- #1
- 35
- 0
Homework Statement
An open insulated vessel is divided into two parts by a vertical non-conducting partition.On one side of this partition is 2.5 kg of water initially at 38°C, and on the other side is 5.0 kg of water initially at a temperature of 70°C. On removal of the partition and the subsequent mixing, uniform conditions in the vessel are finally attained. Assuming no external heat transfer, evaluate the increase in entropy of the system. Assume that Cp for water is constant at 4.187 kJ/kg K
Homework Equations
Δs= m x Cp x ln(Tfinal/Tinitial)
The Attempt at a Solution
This is a mixing process so it must be irreversible and no heat transfer so adiabatic. Δs must be bigger than zero.
m1= 2.5 kg , m2= 5.0 kg , T1= 313.15 K, T2= 345.15 K
m1CpΔT+m2CpΔT= 0 (internal energy is dependent on the temperature only, temp doesn't change like Joule's experiment)
I assumed that they would have a final temp that would be the same for both m1 and m2.

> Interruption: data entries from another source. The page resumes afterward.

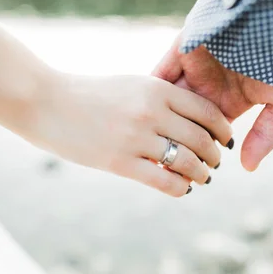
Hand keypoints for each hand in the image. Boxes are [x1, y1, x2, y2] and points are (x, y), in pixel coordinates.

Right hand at [28, 71, 232, 196]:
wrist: (46, 102)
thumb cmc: (90, 94)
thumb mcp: (131, 85)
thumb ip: (160, 99)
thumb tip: (190, 122)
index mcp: (156, 89)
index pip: (206, 111)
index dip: (223, 129)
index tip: (226, 140)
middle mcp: (151, 112)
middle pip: (202, 139)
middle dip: (215, 155)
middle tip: (216, 163)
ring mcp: (136, 138)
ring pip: (187, 162)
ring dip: (201, 174)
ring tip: (203, 178)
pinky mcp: (119, 162)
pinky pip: (163, 181)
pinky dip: (180, 188)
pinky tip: (183, 189)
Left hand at [153, 35, 272, 171]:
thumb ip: (266, 135)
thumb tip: (249, 168)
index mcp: (230, 100)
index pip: (205, 132)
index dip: (195, 151)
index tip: (184, 173)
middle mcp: (209, 85)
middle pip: (181, 118)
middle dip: (170, 138)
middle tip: (159, 162)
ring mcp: (195, 66)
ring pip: (167, 97)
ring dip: (156, 117)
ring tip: (144, 141)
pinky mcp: (185, 46)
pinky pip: (162, 70)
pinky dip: (151, 90)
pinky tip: (142, 111)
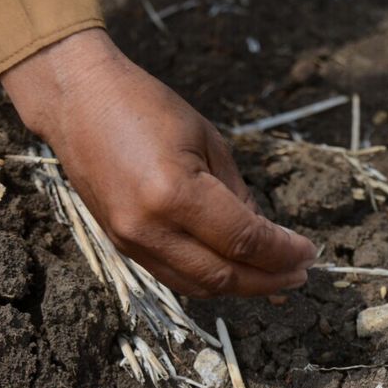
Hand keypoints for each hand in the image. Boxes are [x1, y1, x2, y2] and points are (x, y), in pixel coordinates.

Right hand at [1, 29, 317, 297]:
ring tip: (276, 278)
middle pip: (223, 275)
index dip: (282, 252)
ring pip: (199, 286)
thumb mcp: (208, 141)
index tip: (309, 252)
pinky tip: (237, 272)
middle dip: (269, 280)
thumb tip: (265, 237)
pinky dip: (210, 280)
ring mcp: (131, 241)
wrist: (78, 101)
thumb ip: (237, 194)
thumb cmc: (145, 106)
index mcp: (174, 193)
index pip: (243, 241)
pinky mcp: (122, 245)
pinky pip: (175, 277)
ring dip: (242, 287)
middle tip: (301, 273)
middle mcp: (149, 227)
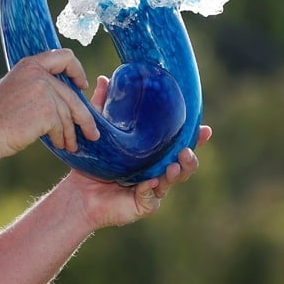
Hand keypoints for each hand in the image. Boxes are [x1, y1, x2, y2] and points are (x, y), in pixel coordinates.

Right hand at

I solved the equation above and got Tfinal= 334.48 K
For m1:
Δs = 2.5 x 4.187 x ln( 334.48/313.15)= 0.6898 kJ/K
For m2:
Δs = 5.0 x 4.187 x ln( 334.48/345.15)= -0.13148 kJ/K
Δs increase for the entire system =0.6898 + (-0.13148) =+0.0331 kJ/K
This is the correct answer according to the solutions so I did the maths right. However I am confused with the entropy change for m2=5.0 kg . As it can be seen in the calculation above that we have obtained a negative change in entropy. Isn't this undefined in the sense it disobeys the second law of thermodynamics. 'Entropy of the universe is always increasing' So how come we are allowed to proceed with the calculations if it isn't possible to have this in the first place.. If someone can enlighten me on this it would be great because I'm finding the second law quite hard to understand.
Thanks a lot